If they contracted a disease I would still feel awful and probably blame myself.

How old does a vaccine need to be before you'll trust it?

Old enough to know if there are any side effects, which honestly I really don't know what that would be.
 

Vishvavajra

Active Member
Its not hypothetical, its fact.

unclean practices spread disease. Its that simple.
You know good and well that's not what he was referring to. You basically argued that having laws against burglary will only make people more complacent when it comes to locking their doors. When the mind-numbing illogic of that was called into question, you protested that having your house robbed is indeed very bad.
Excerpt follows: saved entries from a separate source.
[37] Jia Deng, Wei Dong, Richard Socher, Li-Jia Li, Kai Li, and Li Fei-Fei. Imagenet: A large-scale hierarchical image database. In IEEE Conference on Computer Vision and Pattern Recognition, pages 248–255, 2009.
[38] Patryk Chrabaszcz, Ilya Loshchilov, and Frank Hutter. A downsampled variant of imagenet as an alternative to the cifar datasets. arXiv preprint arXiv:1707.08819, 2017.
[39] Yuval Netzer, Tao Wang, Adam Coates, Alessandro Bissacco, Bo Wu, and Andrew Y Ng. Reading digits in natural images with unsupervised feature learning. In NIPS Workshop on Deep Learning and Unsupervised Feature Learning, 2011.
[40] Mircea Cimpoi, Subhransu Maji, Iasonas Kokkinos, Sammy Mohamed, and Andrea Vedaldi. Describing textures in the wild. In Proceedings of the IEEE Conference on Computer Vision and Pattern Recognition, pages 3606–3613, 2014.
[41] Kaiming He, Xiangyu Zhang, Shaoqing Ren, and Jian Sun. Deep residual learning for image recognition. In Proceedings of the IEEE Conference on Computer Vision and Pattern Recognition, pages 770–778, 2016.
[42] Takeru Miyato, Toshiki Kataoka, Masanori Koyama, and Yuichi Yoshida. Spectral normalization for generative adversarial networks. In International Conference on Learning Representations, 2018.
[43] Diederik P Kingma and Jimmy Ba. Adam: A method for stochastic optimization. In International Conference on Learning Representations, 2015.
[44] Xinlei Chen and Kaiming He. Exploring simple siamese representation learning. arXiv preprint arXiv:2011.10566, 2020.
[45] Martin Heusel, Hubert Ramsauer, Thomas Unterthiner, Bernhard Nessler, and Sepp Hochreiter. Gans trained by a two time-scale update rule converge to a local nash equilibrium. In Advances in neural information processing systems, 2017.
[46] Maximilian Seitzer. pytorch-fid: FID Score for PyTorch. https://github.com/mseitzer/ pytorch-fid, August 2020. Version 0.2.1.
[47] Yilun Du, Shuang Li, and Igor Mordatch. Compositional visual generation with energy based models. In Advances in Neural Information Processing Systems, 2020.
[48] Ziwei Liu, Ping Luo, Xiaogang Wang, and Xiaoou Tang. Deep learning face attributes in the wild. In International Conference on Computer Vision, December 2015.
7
Not that I'm surprised. Anti-vax conspiracy theorists are the only people I know who can make young-earth creationists look reasonable by comparison.

Here's a nice cartoon I found, for those who haven't yet contracted a terminal case of the brain-eater.
 

Vishvavajra

Active Member
I actually got two MMRs, since some bureaucratic screw-ups lost my records (never mind that I wouldn't have been able to get that far without having been vaccinated, but whatever). Both times I managed to avoid contracting vampirism, or growing a second head, or being possessed by the spirit of a dead Nazi, or whatever it is that the conspiracy theorists think happens when people get vaccines. I must be a statistical anomaly. Can you imagine being like 99% of the population twice in a row?* I mean, what are the chances?

*Before someone replies to say something about the other 1%, let me point out that they too are still with us. They just spent a while feeling like a dumb college student the day after a keg party.